__Required work__
Keep only the lines that hold the string "with", filtering out the rest of the entries below.

(Stored data)
>>>>>
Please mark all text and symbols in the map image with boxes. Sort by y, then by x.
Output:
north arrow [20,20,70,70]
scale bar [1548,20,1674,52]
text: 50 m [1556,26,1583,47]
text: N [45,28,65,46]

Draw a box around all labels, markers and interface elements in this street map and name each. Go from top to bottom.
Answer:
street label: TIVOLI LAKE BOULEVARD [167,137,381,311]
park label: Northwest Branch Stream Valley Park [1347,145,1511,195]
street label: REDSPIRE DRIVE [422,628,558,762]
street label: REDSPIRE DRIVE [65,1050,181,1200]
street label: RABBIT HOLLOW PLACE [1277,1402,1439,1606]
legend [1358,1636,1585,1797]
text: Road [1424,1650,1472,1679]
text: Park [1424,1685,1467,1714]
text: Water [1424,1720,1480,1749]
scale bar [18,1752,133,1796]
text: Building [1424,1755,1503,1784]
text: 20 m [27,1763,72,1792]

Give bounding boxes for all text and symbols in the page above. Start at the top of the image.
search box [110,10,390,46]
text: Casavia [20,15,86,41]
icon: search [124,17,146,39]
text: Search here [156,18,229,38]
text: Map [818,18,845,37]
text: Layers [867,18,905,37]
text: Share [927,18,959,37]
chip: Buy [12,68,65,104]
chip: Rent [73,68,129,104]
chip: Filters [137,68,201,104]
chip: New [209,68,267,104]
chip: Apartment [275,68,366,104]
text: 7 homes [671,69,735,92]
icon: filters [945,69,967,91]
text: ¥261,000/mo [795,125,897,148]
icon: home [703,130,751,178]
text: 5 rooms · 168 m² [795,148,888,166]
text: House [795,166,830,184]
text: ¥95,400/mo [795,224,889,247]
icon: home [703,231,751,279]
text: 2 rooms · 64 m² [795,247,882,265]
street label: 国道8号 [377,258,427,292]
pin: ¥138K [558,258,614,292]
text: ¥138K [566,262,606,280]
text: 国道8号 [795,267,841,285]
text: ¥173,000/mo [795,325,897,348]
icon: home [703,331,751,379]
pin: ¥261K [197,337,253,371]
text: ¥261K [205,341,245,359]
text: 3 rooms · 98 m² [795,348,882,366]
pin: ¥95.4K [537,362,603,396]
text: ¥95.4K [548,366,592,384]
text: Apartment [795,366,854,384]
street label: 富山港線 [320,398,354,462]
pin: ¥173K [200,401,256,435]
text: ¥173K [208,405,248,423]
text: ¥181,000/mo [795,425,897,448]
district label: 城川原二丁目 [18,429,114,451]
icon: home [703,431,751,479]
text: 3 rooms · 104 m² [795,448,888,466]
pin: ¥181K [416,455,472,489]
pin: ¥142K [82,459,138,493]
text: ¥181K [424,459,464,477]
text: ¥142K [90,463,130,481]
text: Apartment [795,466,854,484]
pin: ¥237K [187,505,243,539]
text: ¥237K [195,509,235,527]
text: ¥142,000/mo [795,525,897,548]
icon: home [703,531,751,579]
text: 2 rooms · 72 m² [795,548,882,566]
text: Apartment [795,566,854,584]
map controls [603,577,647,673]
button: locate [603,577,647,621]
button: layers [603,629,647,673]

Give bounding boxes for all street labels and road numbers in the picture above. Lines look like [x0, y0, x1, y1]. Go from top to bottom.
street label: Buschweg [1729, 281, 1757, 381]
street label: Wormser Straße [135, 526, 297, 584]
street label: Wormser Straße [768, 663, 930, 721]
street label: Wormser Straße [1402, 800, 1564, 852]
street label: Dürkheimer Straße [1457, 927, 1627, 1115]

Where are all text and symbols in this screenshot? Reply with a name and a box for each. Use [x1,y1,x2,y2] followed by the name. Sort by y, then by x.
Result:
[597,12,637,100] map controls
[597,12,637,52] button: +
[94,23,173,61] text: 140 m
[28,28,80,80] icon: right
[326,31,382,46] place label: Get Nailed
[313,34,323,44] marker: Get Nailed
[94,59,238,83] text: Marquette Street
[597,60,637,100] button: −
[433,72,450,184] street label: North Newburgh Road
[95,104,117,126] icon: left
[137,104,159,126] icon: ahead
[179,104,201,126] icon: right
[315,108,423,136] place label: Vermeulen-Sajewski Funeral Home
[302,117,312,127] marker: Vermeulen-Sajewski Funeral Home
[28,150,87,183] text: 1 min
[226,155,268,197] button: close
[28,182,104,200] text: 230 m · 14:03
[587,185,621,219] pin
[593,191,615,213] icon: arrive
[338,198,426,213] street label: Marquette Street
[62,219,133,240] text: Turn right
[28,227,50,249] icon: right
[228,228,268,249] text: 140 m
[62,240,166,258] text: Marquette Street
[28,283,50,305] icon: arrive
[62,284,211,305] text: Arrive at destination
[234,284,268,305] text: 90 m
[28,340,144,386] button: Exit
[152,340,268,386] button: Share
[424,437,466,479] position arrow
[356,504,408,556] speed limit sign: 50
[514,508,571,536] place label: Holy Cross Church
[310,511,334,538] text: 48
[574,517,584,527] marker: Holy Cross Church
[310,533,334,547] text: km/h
<<<<<
__Written solution__
Please mark all text and symbols in the map image with boxes. Sort by y, then by x.
Where are all text and symbols in this screenshot? Reply with a name and a box for each. Use [x1,y1,x2,y2] followed by the name. Sort by y, then by x.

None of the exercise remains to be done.